When Aaron threw his laptop onto the floor and stood up aggressively I was much more than surprised, a small part of me was actually scared. I went to ask him what was up when he put up a finger that signaled for silence. I bit back my response as he said, "Can't you just do it your fucking self for once?" He'd said it in an even voice but I could tell he was angry though I don't know why.

I shook my head slowly, "No I can't, you know that." He started pacing and I couldn't hold back my earlier response this time, "What's wrong, babe? You can always tell me." When Aaron was angry about one thing usually he hides it by taking his aggravation out on a different thing, I've noticed this about him over the past few months of our relationship.

Aaron stopped pacing and finally looked directly at me, "What's wrong?" He repeated in a sarcastic voice, "Most boyfriends don't have to play babysitter for their girlfriends." He replied, that one struck a chord and I just stared at him, shocked. "Don't give me that stupid ass look, I swear, it's the only one you ever give anybody anyway!"
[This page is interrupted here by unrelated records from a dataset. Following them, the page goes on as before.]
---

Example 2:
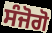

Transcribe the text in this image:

ਸੰਜੋਗੋ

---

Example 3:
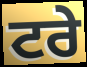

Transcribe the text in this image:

ਟਰੇ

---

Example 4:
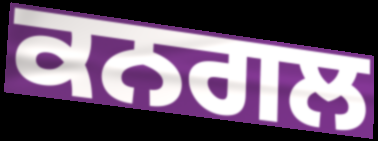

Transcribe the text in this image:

ਕਨਗਲ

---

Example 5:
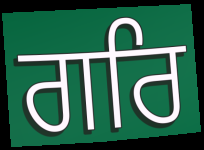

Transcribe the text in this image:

ਗਰਿ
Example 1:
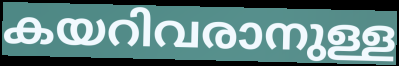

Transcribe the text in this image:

കയറിവരാനുള്ള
I stood up and almost fell, but I managed to lean against the wall. For a hopeful second, I saw worry flicker into Aaron's eyes but it disappeared as soon as it came. I mustered up what I could to hold a glare, "I don't care what you're going through you do not speak to me like that!" Aaron opened his mouth to reply but I continued, "I am not Thomas Jefferson, I am not Alexander Hamilton, I am not James Madison, I am your goddamn girlfriend and you will treat me with respect or you won't have a girlfriend anymore." I would cross my arms but I was afraid I would fall without support from the wall.
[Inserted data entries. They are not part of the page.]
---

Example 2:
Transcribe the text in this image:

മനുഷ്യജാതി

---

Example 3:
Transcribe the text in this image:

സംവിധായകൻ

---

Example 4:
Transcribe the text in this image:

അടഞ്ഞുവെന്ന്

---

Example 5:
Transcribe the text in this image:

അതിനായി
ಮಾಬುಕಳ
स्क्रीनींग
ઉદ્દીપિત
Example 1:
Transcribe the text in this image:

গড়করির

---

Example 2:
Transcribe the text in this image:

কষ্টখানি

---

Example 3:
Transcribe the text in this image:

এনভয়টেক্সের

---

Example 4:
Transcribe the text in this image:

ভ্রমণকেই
Aaron looked surprised for a moment and asked, "You...are you talking about a breakup?" He asked, in his eyes, I saw surprise but also the now suppressed anger from earlier. I didn't understand, why was he angry with me?
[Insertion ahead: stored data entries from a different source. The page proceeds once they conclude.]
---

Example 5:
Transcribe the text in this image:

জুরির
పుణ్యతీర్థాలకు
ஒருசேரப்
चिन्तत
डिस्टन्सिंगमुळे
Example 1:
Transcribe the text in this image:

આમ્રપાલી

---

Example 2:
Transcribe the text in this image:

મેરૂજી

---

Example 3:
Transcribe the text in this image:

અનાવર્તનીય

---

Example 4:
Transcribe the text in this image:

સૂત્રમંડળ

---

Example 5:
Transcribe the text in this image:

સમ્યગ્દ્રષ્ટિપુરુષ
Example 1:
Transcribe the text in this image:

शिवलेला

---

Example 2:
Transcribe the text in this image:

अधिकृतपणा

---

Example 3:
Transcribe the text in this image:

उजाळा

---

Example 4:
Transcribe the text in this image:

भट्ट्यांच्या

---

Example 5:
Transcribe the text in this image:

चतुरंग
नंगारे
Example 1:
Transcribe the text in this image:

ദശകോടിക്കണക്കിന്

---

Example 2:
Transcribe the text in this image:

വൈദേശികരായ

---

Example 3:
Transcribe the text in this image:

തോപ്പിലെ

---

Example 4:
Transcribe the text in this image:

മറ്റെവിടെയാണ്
I didn't want to breakup but I was drawing a line so I nodded, "Boyfriends do not insult their girlfriends over things they can't control. Teasing? That happens. Arguing? Every couple does that. But throwing insults? No. If you really didn't want to help me today then you should've said so, then I could've gotten my parents." I sighed, "But if you're going to treat me like that over my sickness then you need to find a new girlfriend." I hoped now he'd understand, maybe now he'd chill out?

"Fine." I looked at him, scared and shocked, "I will." My heart probably broke in two as he stormed out of the room, not even bothering to grab his laptop, every door he passed was slammed closed leaving me alone.

I sat back down on the bed, was I single? What the Hell? Did I take it too far? I just wanted him to realize that he couldn't blow up over a simple request and I wanted him to know that he couldn't take his anger out on me, I didn't do anything to warrant that!

I probably sat on that bed too long because suddenly my stomach started convulsing, I looked at the clock on my bedside table to see I was about two and a half hours late on my meds! This was bad, I couldn't get up from the pain and I couldn't reach my phone, I remember leaning over the bed and vomiting until there was nothing left and my throat burned. Then, just blackness.